TASK INPUT:
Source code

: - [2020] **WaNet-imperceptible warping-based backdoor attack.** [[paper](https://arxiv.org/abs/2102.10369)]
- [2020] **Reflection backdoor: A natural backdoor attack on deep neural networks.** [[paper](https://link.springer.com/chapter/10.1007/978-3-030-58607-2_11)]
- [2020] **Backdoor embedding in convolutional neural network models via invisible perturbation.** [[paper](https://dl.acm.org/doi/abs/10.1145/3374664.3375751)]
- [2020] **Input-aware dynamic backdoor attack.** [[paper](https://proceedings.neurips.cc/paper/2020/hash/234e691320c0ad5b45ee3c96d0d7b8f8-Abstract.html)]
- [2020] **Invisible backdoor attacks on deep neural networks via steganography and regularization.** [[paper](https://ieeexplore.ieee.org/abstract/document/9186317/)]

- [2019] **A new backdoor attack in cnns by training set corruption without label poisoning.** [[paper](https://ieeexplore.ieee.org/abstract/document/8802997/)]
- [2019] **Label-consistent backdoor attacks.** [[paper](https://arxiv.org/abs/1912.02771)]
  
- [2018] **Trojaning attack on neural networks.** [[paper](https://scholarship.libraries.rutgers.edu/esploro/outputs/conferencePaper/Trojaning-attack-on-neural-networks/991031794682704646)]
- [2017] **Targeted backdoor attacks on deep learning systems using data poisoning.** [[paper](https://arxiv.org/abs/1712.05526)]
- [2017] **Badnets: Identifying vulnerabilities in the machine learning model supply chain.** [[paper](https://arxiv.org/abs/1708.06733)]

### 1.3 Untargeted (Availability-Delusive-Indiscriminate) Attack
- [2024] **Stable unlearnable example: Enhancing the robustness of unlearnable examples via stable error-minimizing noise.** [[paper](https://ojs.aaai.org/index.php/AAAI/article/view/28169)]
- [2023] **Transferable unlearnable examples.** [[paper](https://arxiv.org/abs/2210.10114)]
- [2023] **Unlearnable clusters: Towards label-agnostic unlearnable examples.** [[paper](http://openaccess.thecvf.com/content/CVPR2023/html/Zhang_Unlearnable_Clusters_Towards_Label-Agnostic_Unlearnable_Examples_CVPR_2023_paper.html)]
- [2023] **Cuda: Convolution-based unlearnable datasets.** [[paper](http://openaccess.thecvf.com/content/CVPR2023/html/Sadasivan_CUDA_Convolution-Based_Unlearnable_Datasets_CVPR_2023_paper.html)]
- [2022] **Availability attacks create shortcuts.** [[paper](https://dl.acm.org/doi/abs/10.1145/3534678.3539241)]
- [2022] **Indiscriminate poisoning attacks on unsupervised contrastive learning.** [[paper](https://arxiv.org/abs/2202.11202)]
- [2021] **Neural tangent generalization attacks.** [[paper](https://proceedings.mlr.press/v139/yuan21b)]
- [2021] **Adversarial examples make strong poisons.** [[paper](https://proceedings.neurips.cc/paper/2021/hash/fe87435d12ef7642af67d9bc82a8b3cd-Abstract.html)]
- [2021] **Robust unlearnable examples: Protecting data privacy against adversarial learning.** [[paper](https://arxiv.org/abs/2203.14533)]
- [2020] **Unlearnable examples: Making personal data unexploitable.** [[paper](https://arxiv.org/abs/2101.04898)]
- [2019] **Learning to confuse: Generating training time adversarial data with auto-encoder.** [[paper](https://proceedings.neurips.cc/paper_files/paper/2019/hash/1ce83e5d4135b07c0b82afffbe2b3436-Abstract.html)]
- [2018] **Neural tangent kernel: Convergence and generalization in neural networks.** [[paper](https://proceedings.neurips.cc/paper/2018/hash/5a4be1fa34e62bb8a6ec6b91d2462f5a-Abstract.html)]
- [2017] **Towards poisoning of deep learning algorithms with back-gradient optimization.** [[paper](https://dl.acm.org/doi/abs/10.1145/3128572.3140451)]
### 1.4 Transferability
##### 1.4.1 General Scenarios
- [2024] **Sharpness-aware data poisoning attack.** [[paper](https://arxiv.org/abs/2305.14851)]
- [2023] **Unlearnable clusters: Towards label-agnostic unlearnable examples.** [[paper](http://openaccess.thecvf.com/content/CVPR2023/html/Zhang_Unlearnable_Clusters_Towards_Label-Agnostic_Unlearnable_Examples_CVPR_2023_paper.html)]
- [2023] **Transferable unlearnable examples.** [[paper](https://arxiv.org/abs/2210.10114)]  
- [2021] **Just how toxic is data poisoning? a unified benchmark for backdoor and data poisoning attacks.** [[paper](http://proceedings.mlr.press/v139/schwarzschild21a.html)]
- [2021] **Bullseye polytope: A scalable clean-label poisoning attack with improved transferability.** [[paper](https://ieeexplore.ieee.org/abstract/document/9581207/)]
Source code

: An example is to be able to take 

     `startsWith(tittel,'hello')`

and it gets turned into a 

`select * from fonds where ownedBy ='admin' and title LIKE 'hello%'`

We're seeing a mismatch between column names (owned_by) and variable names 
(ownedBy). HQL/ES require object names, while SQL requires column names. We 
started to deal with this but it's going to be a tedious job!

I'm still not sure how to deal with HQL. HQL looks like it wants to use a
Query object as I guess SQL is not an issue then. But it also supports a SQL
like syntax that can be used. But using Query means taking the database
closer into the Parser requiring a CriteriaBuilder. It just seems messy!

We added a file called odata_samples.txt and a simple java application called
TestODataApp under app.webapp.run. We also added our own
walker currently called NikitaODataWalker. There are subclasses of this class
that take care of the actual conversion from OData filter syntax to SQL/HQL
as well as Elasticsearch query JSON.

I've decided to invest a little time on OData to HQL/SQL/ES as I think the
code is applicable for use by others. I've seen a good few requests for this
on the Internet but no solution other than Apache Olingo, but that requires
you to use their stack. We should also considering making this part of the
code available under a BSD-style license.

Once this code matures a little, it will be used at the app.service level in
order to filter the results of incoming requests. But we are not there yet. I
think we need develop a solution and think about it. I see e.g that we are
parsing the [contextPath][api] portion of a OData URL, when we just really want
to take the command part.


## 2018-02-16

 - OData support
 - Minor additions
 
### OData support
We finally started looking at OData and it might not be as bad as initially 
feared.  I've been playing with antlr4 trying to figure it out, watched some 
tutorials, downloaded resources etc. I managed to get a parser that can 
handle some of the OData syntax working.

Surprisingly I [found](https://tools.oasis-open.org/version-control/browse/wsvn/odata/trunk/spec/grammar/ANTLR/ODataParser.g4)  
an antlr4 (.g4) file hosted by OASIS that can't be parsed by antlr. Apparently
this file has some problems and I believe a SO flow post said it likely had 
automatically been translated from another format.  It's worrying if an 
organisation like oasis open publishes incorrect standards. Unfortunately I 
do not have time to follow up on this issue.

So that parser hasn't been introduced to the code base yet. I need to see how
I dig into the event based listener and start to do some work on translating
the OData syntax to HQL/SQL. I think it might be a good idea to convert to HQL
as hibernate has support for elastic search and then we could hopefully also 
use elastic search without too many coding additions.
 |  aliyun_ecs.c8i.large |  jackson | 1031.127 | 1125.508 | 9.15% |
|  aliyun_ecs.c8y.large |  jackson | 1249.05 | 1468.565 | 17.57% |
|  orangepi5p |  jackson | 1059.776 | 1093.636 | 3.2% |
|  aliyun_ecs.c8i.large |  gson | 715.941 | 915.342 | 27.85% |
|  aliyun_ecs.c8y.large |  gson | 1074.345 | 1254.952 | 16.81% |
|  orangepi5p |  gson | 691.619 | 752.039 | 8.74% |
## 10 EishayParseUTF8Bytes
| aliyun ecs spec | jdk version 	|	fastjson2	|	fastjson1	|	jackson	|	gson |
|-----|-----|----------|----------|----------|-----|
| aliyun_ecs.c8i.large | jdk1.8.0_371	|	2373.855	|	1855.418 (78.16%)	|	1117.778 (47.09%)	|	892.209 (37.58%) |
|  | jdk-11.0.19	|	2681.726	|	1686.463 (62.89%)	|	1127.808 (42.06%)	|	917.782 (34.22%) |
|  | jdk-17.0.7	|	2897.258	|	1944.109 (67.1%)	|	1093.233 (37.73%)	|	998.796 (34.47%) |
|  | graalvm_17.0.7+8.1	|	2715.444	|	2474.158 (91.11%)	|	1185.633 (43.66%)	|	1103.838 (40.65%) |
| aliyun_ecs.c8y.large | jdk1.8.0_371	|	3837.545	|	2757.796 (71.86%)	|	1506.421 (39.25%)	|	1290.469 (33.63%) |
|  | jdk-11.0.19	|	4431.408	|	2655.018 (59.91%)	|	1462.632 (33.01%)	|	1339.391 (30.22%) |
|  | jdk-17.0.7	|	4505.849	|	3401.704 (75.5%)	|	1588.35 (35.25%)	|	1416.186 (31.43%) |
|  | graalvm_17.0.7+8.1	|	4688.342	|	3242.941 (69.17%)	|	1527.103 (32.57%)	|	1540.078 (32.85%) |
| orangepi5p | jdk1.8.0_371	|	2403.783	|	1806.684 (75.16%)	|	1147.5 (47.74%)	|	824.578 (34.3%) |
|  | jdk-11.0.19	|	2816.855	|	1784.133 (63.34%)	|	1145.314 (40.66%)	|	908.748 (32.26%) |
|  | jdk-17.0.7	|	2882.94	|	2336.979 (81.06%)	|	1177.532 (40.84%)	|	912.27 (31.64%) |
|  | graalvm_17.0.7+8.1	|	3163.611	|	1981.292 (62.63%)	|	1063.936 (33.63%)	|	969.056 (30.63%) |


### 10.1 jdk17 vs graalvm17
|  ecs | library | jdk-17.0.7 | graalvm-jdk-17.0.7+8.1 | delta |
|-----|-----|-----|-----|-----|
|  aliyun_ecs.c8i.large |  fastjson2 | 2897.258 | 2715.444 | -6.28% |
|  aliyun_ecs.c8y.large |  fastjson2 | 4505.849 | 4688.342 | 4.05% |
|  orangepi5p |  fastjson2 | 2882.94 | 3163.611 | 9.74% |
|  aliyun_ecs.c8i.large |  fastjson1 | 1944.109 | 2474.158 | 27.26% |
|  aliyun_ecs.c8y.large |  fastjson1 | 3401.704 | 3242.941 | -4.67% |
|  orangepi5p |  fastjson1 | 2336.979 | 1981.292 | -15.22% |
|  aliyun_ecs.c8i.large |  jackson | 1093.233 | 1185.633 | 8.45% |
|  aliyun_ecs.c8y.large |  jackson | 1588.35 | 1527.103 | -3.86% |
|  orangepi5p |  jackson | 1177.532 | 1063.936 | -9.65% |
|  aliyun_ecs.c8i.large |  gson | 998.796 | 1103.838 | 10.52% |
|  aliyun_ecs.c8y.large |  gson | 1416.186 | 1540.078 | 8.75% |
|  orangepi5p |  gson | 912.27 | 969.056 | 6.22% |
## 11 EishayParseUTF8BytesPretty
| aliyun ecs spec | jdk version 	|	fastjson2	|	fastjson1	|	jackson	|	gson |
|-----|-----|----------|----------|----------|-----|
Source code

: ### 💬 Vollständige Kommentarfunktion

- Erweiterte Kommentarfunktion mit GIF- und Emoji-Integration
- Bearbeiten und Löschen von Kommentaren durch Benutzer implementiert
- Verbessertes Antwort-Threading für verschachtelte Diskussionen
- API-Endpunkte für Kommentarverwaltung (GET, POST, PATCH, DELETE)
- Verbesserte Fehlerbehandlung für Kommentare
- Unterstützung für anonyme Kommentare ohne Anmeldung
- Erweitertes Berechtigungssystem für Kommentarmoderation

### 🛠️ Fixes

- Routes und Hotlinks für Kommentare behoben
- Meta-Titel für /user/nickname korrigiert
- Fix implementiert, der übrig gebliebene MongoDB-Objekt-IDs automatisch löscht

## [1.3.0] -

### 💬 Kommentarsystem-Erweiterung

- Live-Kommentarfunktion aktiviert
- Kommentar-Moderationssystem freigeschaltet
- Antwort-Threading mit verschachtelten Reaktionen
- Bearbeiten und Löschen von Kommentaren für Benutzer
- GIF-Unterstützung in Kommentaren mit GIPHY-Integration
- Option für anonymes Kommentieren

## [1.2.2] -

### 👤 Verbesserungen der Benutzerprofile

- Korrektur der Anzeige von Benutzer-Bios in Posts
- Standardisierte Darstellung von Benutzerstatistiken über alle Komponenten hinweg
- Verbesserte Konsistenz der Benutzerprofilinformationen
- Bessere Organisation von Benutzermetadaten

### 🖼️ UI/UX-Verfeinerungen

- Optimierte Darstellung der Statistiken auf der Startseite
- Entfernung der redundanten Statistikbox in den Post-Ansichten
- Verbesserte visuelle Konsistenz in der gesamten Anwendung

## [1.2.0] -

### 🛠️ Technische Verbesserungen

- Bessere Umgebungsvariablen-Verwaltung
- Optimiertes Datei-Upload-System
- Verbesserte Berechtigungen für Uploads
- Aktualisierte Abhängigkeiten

WRITTEN TASK: Taking the entries above, restate exactly those lines that fall between the line with "- [2019] **Label-consistent" and the line with "- [2018] **Trojaning", keeping both of those lines too.

WRITTEN ANSWER:
- [2019] **Label-consistent backdoor attacks.** [[paper](https://arxiv.org/abs/1912.02771)]
  
- [2018] **Trojaning attack on neural networks.** [[paper](https://scholarship.libraries.rutgers.edu/esploro/outputs/conferencePaper/Trojaning-attack-on-neural-networks/991031794682704646)]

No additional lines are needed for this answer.